En maternelle, par exemple, l’apparition d’un cas de Covid-19 parmi les enseignants n’implique pas que les élèves de la classe soient considérés comme contacts à risque si tant est que l’enseignant portait un masque ayant un niveau de filtration de 90 %. De même, l’apparition d’un cas de coronavirus chez les élèves n’implique pas que les enseignants soient considérés comme cas contact si ces derniers portaient un masque ayant un niveau de filtration de 90 %.

Quid en primaire, au collège et au lycée ? “Le port du masque étant obligatoire tant pour les personnels que pour les élèves dans tous les espaces et en particulier dans les salles de classe, l’apparition d’un cas confirmé parmi les enseignants n’implique pas automatiquement que les élèves soient considérés comme des contacts à risque”, peut-on lire sur le site de l’Éducation nationale.

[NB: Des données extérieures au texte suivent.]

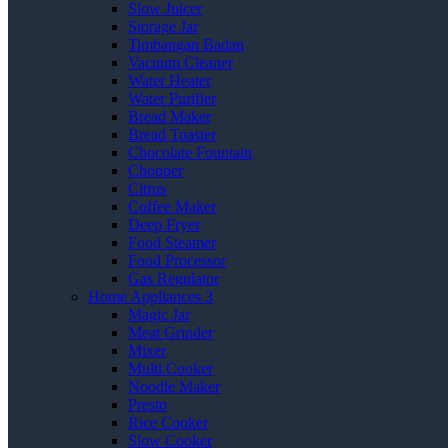
Slow Juicer
Storage Jar
Timbangan Badan
Vacuum Cleaner
Water Heater
Water Purifier
Bread Maker
Bread Toaster
Chocolate Fountain
Chopper
Citrus
Coffee Maker
Deep Fryer
Food Steamer
Food Processor
Gas Regulator
Home Appliances 3
Magic Jar
Meat Grinder
Mixer
Multi Cooker
Noodle Maker
Presto
Rice Cooker
Slow Cooker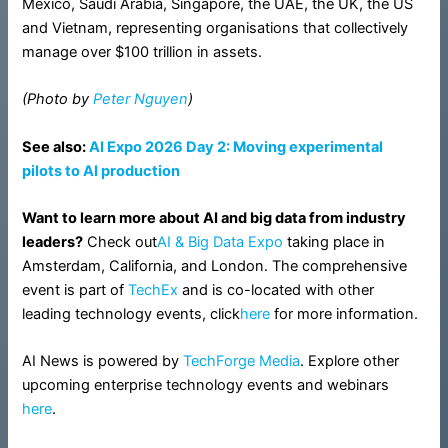
Mexico, Saudi Arabia, Singapore, the UAE, the UK, the US
and Vietnam, representing organisations that collectively
manage over $100 trillion in assets.
(Photo by
Peter Nguyen
)
See also:
AI Expo 2026 Day 2: Moving experimental
pilots to AI production
Want to learn more about AI and big data from industry
leaders?
Check out
AI & Big Data Expo
taking place in
Amsterdam, California, and London. The comprehensive
event is part of
TechEx
and is co-located with other
leading technology events, click
here
for more information.
AI News is powered by
TechForge Media
. Explore other
upcoming enterprise technology events and webinars
here
.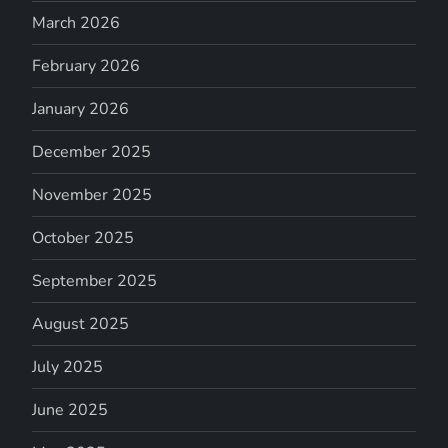
March 2026
February 2026
January 2026
December 2025
November 2025
October 2025
September 2025
August 2025
July 2025
June 2025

Ecole : que faire si mon enfant est cas contact ?

Lorsque des élèves ou des enseignants sont identifiés comme cas contact, ils doivent immédiatement réaliser un test antigénique. “Un résultat négatif ne lève pas la mesure d’isolement de la personne contact”, précise l’Éducation nationale. La classe est fermée pendant sept jours et les cas contact doivent donc s’isoler pendant ce laps de temps.

Pour pouvoir retourner à l’école, les cas contact de plus de 6 ans asymptomatiques doivent réaliser un test PCR après sept jours d’isolement à compter du dernier contact avec le cas positif. Les parents doivent attester sur l’honneur de la réalisation de ce test de dépistage et de son résultat négatif. “En l’absence d’une telle attestation, l’éviction scolaire de l’élève sera maintenue jusqu’à la production de cette attestation ou à défaut pour une durée maximale de 14 jours”, peut-on lire sur le site de l’Éducation nationale. Pour les élèves de maternelle, la réalisation d’un test salivaire est recommandée, mais elle n’est pas obligatoire.

Dans tous les cas, le retour à l’école se fait sous réserve du respect strict des mesures barrières pendant sept jours, qui inclut le port rigoureux du masque pour les enfants de plus de 6 ans.